▶ _你要做的_
将下方讲查找目标值首尾位置的原文从“标签:leetcode”到“以了,这三步均采用二分查找。”这一段重写一遍，把其中的“二分查找”一律改为“折半查找”。

▶ _所给原文_
⁂

标签:leetcode
Given a sorted array of integers, find the starting and ending position of a given target value.
Your algorithm‘s runtime complexity must be in the order of O(log n).
If the target is not found in the array, return [-1, -1].
For example,
Given [5, 7, 7, 8, 8, 10] and target value 8,
return [3, 4].
题目:给定一个排好序的整数数组,找到给定目标值的出现的首尾位置。
思路:二分查找。由于是有序数组,所以相同值的数是连续的,即只要找到其中一个,再向左右找到边界值就可以了,这三步均采用二分查找。
public int[] searchRange(int[] A, int target) {
int result[] = new int[] { -1, -1 };
int len = A.length;
if (len <= 0)
return result;
int separator = -1;
int left = 0, right = len - 1;
while (left <= right) {
int middle = (left + right) / 2;
if (A[middle] > target)
right = middle - 1;
else if (A[middle] < target)

⁂

▶ _所给数据_

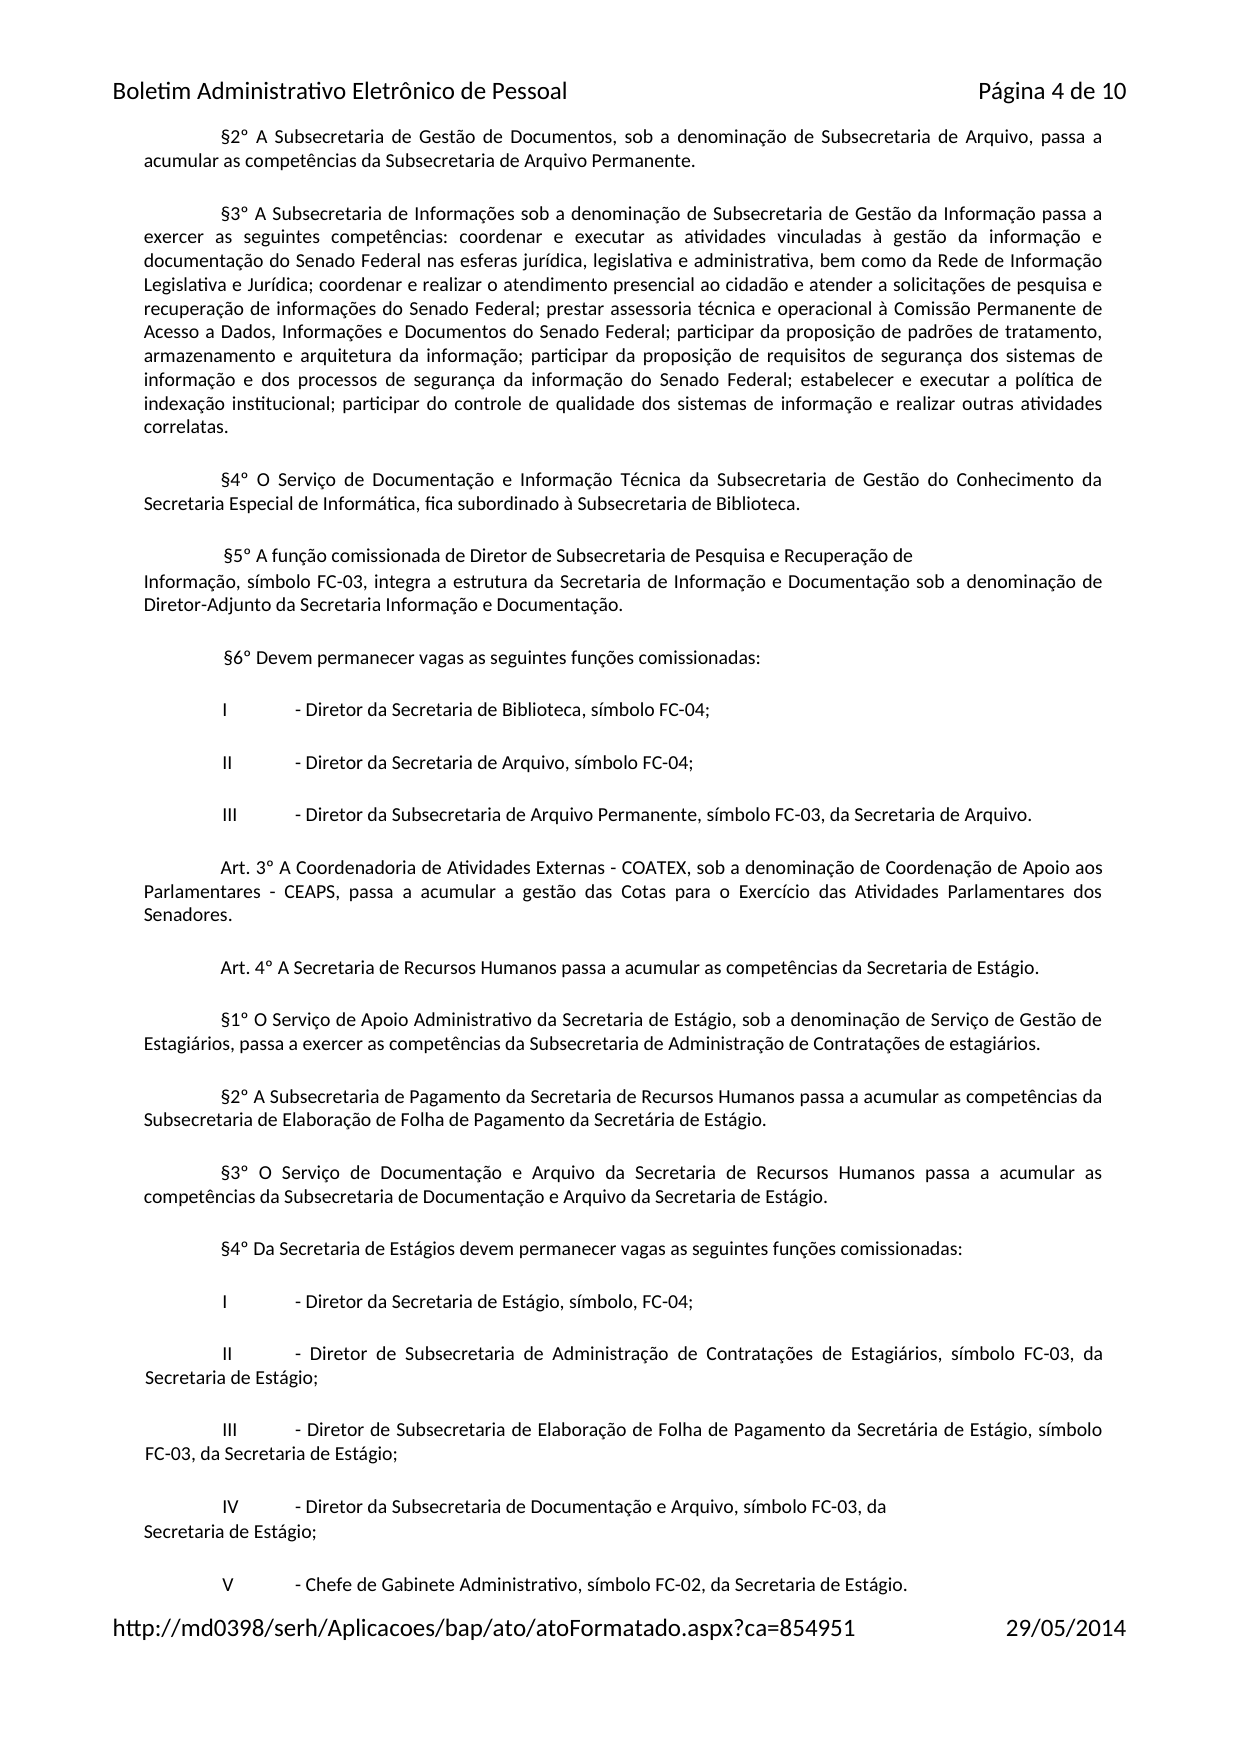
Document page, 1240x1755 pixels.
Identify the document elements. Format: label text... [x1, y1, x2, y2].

⁂

▶ _完整答案_
标签:leetcode
Given a sorted array of integers, find the starting and ending position of a given target value.
Your algorithm‘s runtime complexity must be in the order of O(log n).
If the target is not found in the array, return [-1, -1].
For example,
Given [5, 7, 7, 8, 8, 10] and target value 8,
return [3, 4].
题目:给定一个排好序的整数数组,找到给定目标值的出现的首尾位置。
思路:折半查找。由于是有序数组,所以相同值的数是连续的,即只要找到其中一个,再向左右找到边界值就可以了,这三步均采用折半查找。